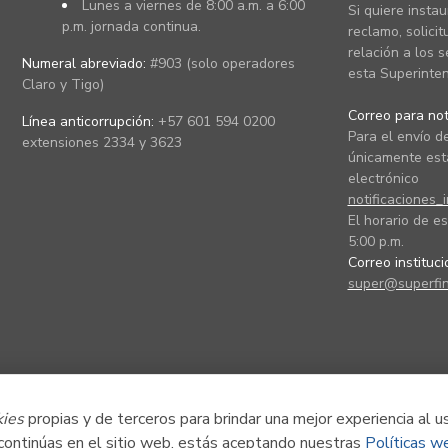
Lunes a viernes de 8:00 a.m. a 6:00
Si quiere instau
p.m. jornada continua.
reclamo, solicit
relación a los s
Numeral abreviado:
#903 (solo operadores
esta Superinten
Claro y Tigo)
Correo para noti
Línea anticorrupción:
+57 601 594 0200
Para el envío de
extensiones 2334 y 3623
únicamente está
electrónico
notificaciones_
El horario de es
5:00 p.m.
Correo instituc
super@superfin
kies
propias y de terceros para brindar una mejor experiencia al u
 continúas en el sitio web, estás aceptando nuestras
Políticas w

+--

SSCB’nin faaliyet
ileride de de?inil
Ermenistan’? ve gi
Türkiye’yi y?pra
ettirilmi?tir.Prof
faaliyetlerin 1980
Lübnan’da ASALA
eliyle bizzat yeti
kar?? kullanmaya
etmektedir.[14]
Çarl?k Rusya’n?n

+--

_TASK ITEM_
Would you retype the lines above from the one with "esta Superinten" down to the one with "Políticas w", word for word, both ends included and no other lines?

_RESULT FOR THIS TASK_
esta Superinten
Claro y Tigo)
Correo para noti
Línea anticorrupción:
+57 601 594 0200
Para el envío de
extensiones 2334 y 3623
únicamente está
electrónico
notificaciones_
El horario de es
5:00 p.m.
Correo instituc
super@superfin
kies
propias y de terceros para brindar una mejor experiencia al u
 continúas en el sitio web, estás aceptando nuestras
Políticas w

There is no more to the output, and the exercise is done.